Economy

San Diego City Council Votes Unanimously to Purchase Two Hotels to House the Homeless

Written by Michael Palomba 

In a unanimous vote, the San Diego City Council has approved the purchase of two hotels that will be converted into homes for the homeless. Residence Inn Hotel Circle and Residence Inn Kearny Mesa were approved to be purchased for $67 million and $39.5 million, respectively. 

Also included in the decision are contracts with on-site support services, Father Joe’s Villages, and People Assisting the Homeless. The services provided will include mental and behavioral health assistance, health care services, substance use services, case management, life skills training, education services, and employment assistance.

San Diego was granted $37.7 million through the state’s Project Homekey, which is a $600 million program that was created to help house homeless Californians during the ongoing pandemic. While the grant does not quite cover half of this latest expenditure, it alleviates the burden on taxpayers by a notable margin.

“By converting these hotels into housing and continuing to navigate folks into other types of long-term housing, San Diego will continue to be a statewide model as we focus on proven solutions that have reduced homelessness in our community,” said San Diego Mayor Kevin Faulconer.

The hotels will require minimal work before they can be put into use and the furnishings at the properties, which are said to be in “good” condition, will be included in the purchase. 

“I applaud Council’s decision to approve the purchase of two hotel properties, and around 330 affordable rental units, as part of the state’s Project Homekey program,” said City Councilman Chris Ward, the immediate past Chair of the Regional Task Force on the Homeless. “This action is a testament to San Diego’s commitment to best practices and the safety of our most vulnerable neighbors. Also, the procurement of these two properties is another step forward in developing a homelessness system that is person-centered and focused on creating housing opportunities that are affordable for all San Diegans.”

Some residents are worried about their home values and the effect these homeless shelters will have on their neighborhoods. A Kearny Mesa woman said that she is all for helping those in need, but also noted that it should not be at the expense of those who are “not rich.”

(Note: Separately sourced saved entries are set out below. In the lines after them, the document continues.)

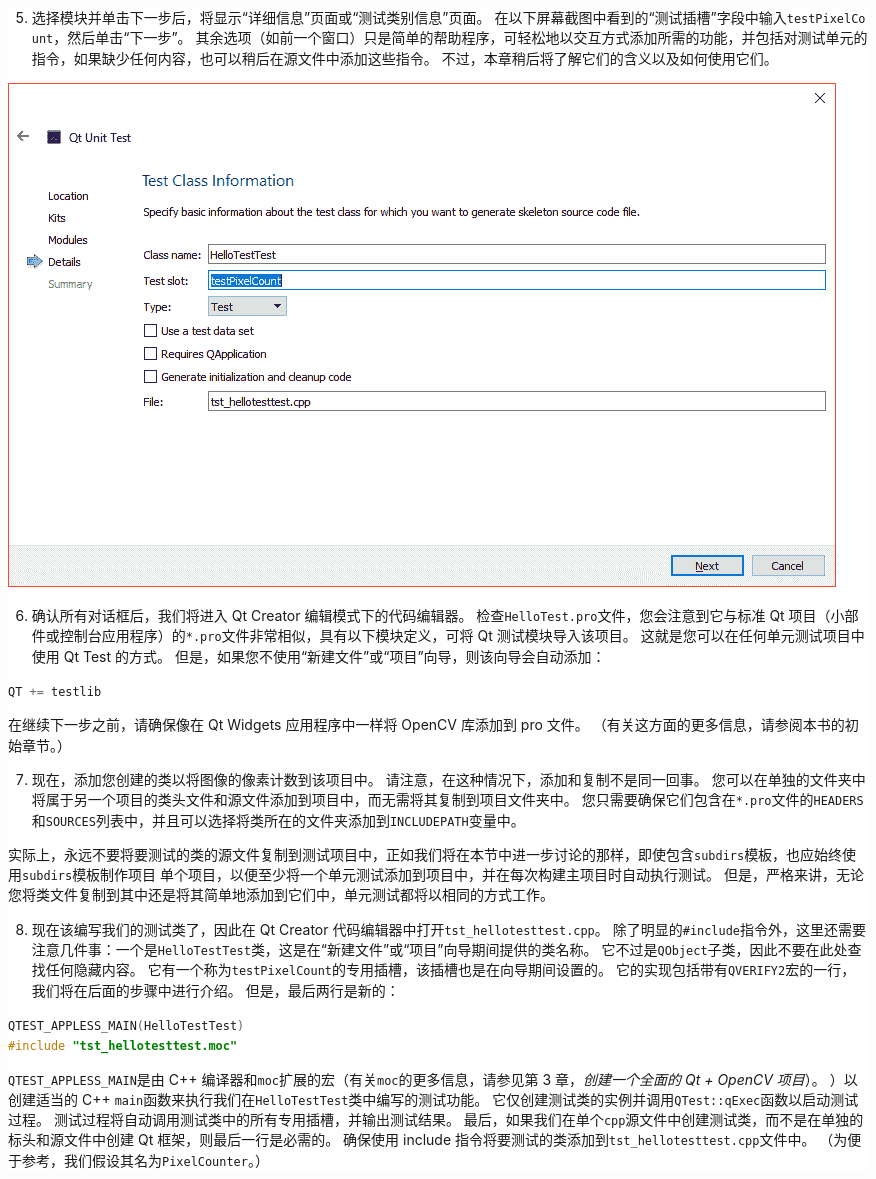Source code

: 5.  选择模块并单击下一步后，将显示“详细信息”页面或“测试类别信息”页面。 在以下屏幕截图中看到的“测试插槽”字段中输入`testPixelCount`，然后单击“下一步”。 其余选项（如前一个窗口）只是简单的帮助程序，可轻松地以交互方式添加所需的功能，并包括对测试单元的指令，如果缺少任何内容，也可以稍后在源文件中添加这些指令。 不过，本章稍后将了解它们的含义以及如何使用它们。

![](img/b38f4a86-8f31-4d09-b9b9-cdbda5f13b82.png)

6.  确认所有对话框后，我们将进入 Qt Creator 编辑模式下的代码编辑器。 检查`HelloTest.pro`文件，您会注意到它与标准 Qt 项目（小部件或控制台应用程序）的`*.pro`文件非常相似，具有以下模块定义，可将 Qt 测试模块导入该项目。 这就是您可以在任何单元测试项目中使用 Qt Test 的方式。 但是，如果您不使用“新建文件”或“项目”向导，则该向导会自动添加：

```cpp
QT += testlib
```

在继续下一步之前，请确保像在 Qt Widgets 应用程序中一样将 OpenCV 库添加到 pro 文件。 （有关这方面的更多信息，请参阅本书的初始章节。）

7.  现在，添加您创建的类以将图像的像素计数到该项目中。 请注意，在这种情况下，添加和复制不是同一回事。 您可以在单独的文件夹中将属于另一个项目的类头文件和源文件添加到项目中，而无需将其复制到项目文件夹中。 您只需要确保它们包含在`*.pro`文件的`HEADERS`和`SOURCES`列表中，并且可以选择将类所在的文件夹添加到`INCLUDEPATH`变量中。

实际上，永远不要将要测试的类的源文件复制到测试项目中，正如我们将在本节中进一步讨论的那样，即使包含`subdirs`模板，也应始终使用`subdirs`模板制作项目 单个项目，以便至少将一个单元测试添加到项目中，并在每次构建主项目时自动执行测试。 但是，严格来讲，无论您将类文件复制到其中还是将其简单地添加到它们中，单元测试都将以相同的方式工作。

8.  现在该编写我们的测试类了，因此在 Qt Creator 代码编辑器中打开`tst_hellotesttest.cpp`。 除了明显的`#include`指令外，这里还需要注意几件事：一个是`HelloTestTest`类，这是在“新建文件”或“项目”向导期间提供的类名称。 它不过是`QObject`子类，因此不要在此处查找任何隐藏内容。 它有一个称为`testPixelCount`的专用插槽，该插槽也是在向导期间设置的。 它的实现包括带有`QVERIFY2`宏的一行，我们将在后面的步骤中进行介绍。 但是，最后两行是新的：

```cpp
QTEST_APPLESS_MAIN(HelloTestTest) 
#include "tst_hellotesttest.moc"
```

`QTEST_APPLESS_MAIN`是由 C++ 编译器和`moc`扩展的宏（有关`moc`的更多信息，请参见第 3 章，*创建一个全面的 Qt + OpenCV 项目*）。 ）以创建适当的 C++  `main`函数来执行我们在`HelloTestTest`类中编写的测试功能。 它仅创建测试类的实例并调用`QTest::qExec`函数以启动测试过程。 测试过程将自动调用测试类中的所有专用插槽，并输出测试结果。 最后，如果我们在单个`cpp`源文件中创建测试类，而不是在单独的标头和源文件中创建 Qt 框架，则最后一行是必需的。 确保使用 include 指令将要测试的类添加到`tst_hellotesttest.cpp`文件中。 （为便于参考，我们假设其名为`PixelCounter`。）
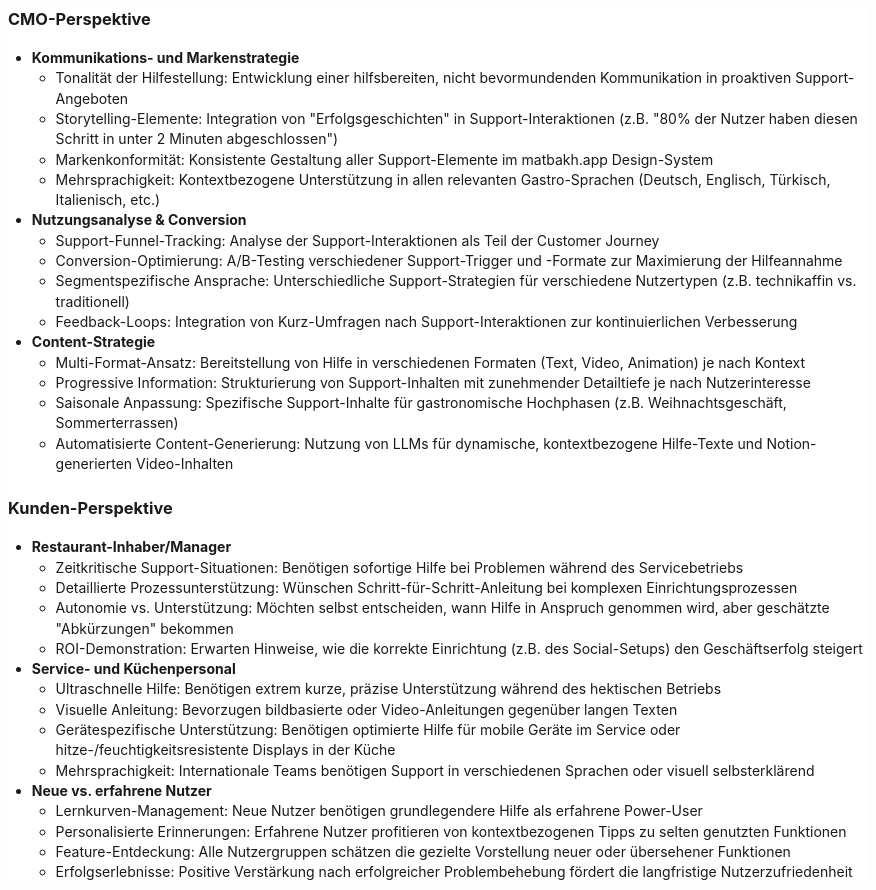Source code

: ### CMO-Perspektive

- **Kommunikations- und Markenstrategie**
    - Tonalität der Hilfestellung: Entwicklung einer hilfsbereiten, nicht bevormundenden Kommunikation in proaktiven Support-Angeboten
    - Storytelling-Elemente: Integration von "Erfolgsgeschichten" in Support-Interaktionen (z.B. "80% der Nutzer haben diesen Schritt in unter 2 Minuten abgeschlossen")
    - Markenkonformität: Konsistente Gestaltung aller Support-Elemente im matbakh.app Design-System
    - Mehrsprachigkeit: Kontextbezogene Unterstützung in allen relevanten Gastro-Sprachen (Deutsch, Englisch, Türkisch, Italienisch, etc.)
- **Nutzungsanalyse & Conversion**
    - Support-Funnel-Tracking: Analyse der Support-Interaktionen als Teil der Customer Journey
    - Conversion-Optimierung: A/B-Testing verschiedener Support-Trigger und -Formate zur Maximierung der Hilfeannahme
    - Segmentspezifische Ansprache: Unterschiedliche Support-Strategien für verschiedene Nutzertypen (z.B. technikaffin vs. traditionell)
    - Feedback-Loops: Integration von Kurz-Umfragen nach Support-Interaktionen zur kontinuierlichen Verbesserung
- **Content-Strategie**
    - Multi-Format-Ansatz: Bereitstellung von Hilfe in verschiedenen Formaten (Text, Video, Animation) je nach Kontext
    - Progressive Information: Strukturierung von Support-Inhalten mit zunehmender Detailtiefe je nach Nutzerinteresse
    - Saisonale Anpassung: Spezifische Support-Inhalte für gastronomische Hochphasen (z.B. Weihnachtsgeschäft, Sommerterrassen)
    - Automatisierte Content-Generierung: Nutzung von LLMs für dynamische, kontextbezogene Hilfe-Texte und Notion-generierten Video-Inhalten

### Kunden-Perspektive

- **Restaurant-Inhaber/Manager**
    - Zeitkritische Support-Situationen: Benötigen sofortige Hilfe bei Problemen während des Servicebetriebs
    - Detaillierte Prozessunterstützung: Wünschen Schritt-für-Schritt-Anleitung bei komplexen Einrichtungsprozessen
    - Autonomie vs. Unterstützung: Möchten selbst entscheiden, wann Hilfe in Anspruch genommen wird, aber geschätzte "Abkürzungen" bekommen
    - ROI-Demonstration: Erwarten Hinweise, wie die korrekte Einrichtung (z.B. des Social-Setups) den Geschäftserfolg steigert
- **Service- und Küchenpersonal**
    - Ultraschnelle Hilfe: Benötigen extrem kurze, präzise Unterstützung während des hektischen Betriebs
    - Visuelle Anleitung: Bevorzugen bildbasierte oder Video-Anleitungen gegenüber langen Texten
    - Gerätespezifische Unterstützung: Benötigen optimierte Hilfe für mobile Geräte im Service oder hitze-/feuchtigkeitsresistente Displays in der Küche
    - Mehrsprachigkeit: Internationale Teams benötigen Support in verschiedenen Sprachen oder visuell selbsterklärend
- **Neue vs. erfahrene Nutzer**
    - Lernkurven-Management: Neue Nutzer benötigen grundlegendere Hilfe als erfahrene Power-User
    - Personalisierte Erinnerungen: Erfahrene Nutzer profitieren von kontextbezogenen Tipps zu selten genutzten Funktionen
    - Feature-Entdeckung: Alle Nutzergruppen schätzen die gezielte Vorstellung neuer oder übersehener Funktionen
    - Erfolgserlebnisse: Positive Verstärkung nach erfolgreicher Problembehebung fördert die langfristige Nutzerzufriedenheit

City Council President Georgette Gomez assured residents that “we are going to manage this in a responsible way,” but failed to explain how she plans to do that. She instead made an emotional play. “These are humans. This is a human issue,” said Gomez. “Just like any of us, having housing, a roof over our heads, can create stability. We need to not react from a place of fear.”

The project is expected to be completed before the end of 2020.